J’hésite à entrer en conflit, à te dire que tu es fou, te prendre dans mes bras et de mordre de toute ma force ton cou pale, ta jugulaire folle gonflée, bandante qui revendique ta vérité propagandiste.

          • Il souffle simplement plus fort alors il te pousse, tu le sens mais il vient toujours du froid, il glace et réchauffe tes sens les plus fous.
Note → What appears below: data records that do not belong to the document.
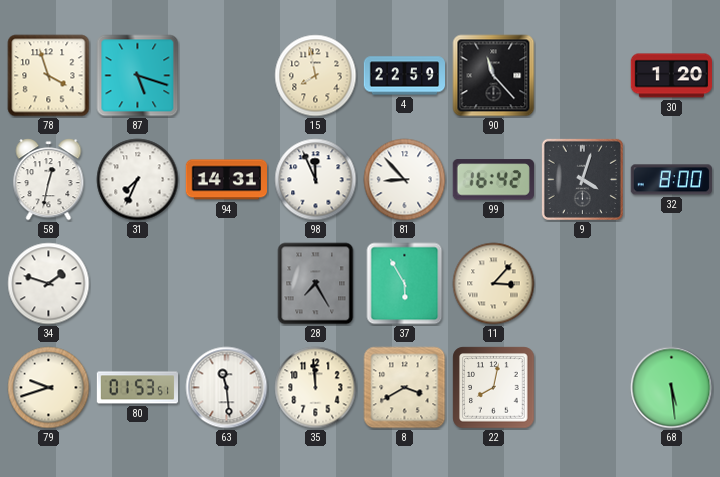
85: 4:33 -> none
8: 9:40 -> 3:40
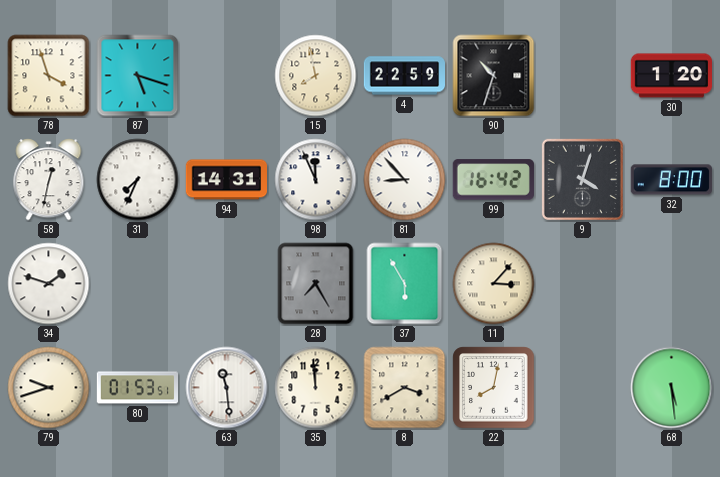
90: 11:23 -> 10:33
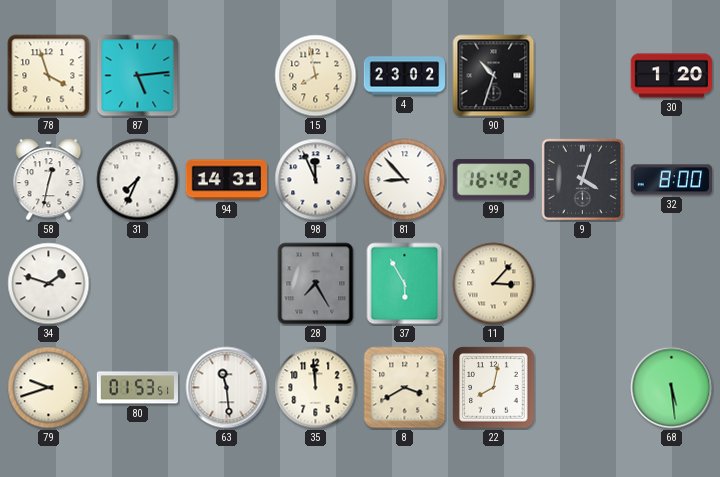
87: 5:18 -> 5:14
4: 22:59 -> 23:02
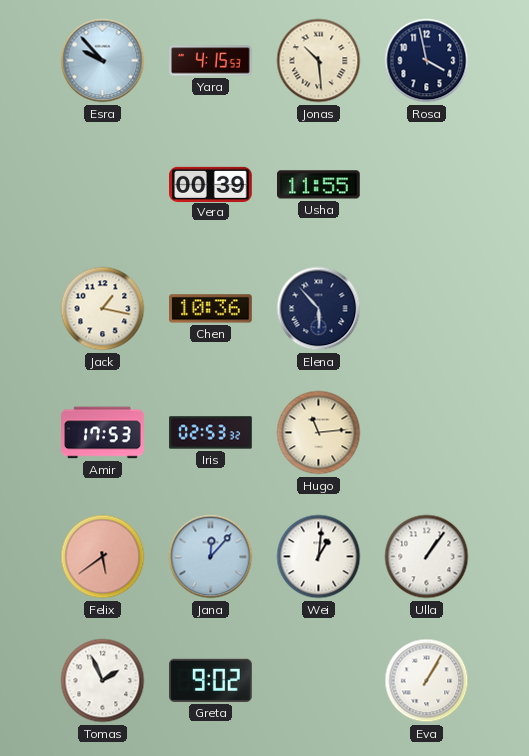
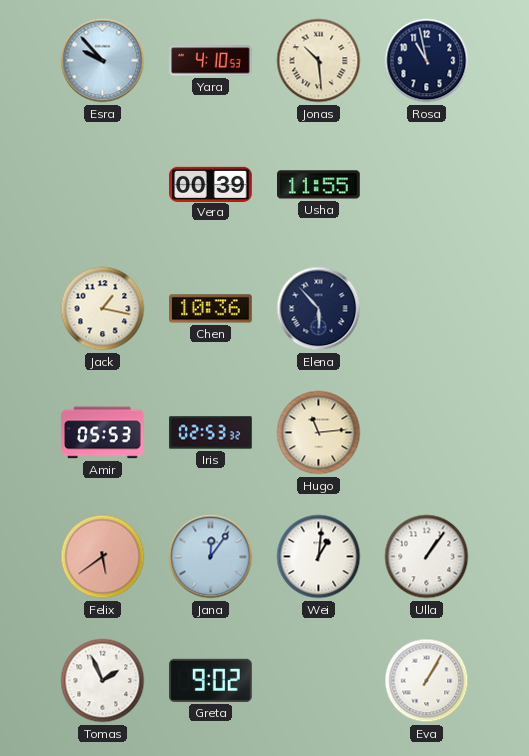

Tu sors de la pièce parce que je le sais, tu ne m’écouteras plus jamais.

II

j’aurai voulu que tu me suives, que tu m’empêches de sortir, que tu entres dans ma tête, que tu insistes pour comprendre ce que moi, à peine je commençais à percevoir. La rue s’avère un espace rassurant, beaucoup moins terrorisant que l’espace mentale dans lequel je finissais par me projeter. La foule sue la peur, pas celle qui panique, pas celle des yeux qui regardent au sol pour éviter le viseur des snipers, une peur beaucoup plus construite, télévisuelle, capitaliste, une peur dans laquelle on se sent bien, douillette et rassurante. Cette peur à laquelle on m’avait préparé depuis tout petit, le choc des civilisations, le grand remplacement, l’inévitable volonté ou besoin, selon les extrémismes, de vengeance ou de résilience des peuples colonisés, bafoués, racisés et qui, parce qu’elle doit arriver, finit par rendre tous les actes, toutes les pensées violentes et repoussantes nécessaires et justifiées. Ouf ! On n’a pas été des petits blancs racistes obsédés par nos frontières beaucoup trop poreuses, par notre sentiment de supériorité patent à travers les siècles pour rien. Ouf ! Alors à la peur se mêle le souvenir de la résistance, l’odeur du sang et de la guerre, les torses qui se bombent, la fierté nationale. Alors sur les trottoirs de la capitale, ils sont tous ton visage, indifférent à la laideur, partisan des tranchées et des liqueurs, et ma queue se tend quand chaque entrejambe prend la forme de la tienne, absurde image de milliers de bites à la lueur de la tienne, et parfois la solitude fait de drôle de choses à la vision. J’invente des odeurs comme tienne et tu es métro, lampadaire, recoin, pissotière. C’est drôle ces moments où tu te dis que le monde bascule, où le magma de la culture explose d’une large cloque, accouche d’une nouvelle ligne grasse que tu t’amuseras à décortiquer dans quelques années après l’avoir compris comme une réalité effarante de la vérité. Je voulais te dire qu’il n’y a rien eu de vrai dans nos regards contemporains, constitués sans cesse par des forces qui nous dépassent.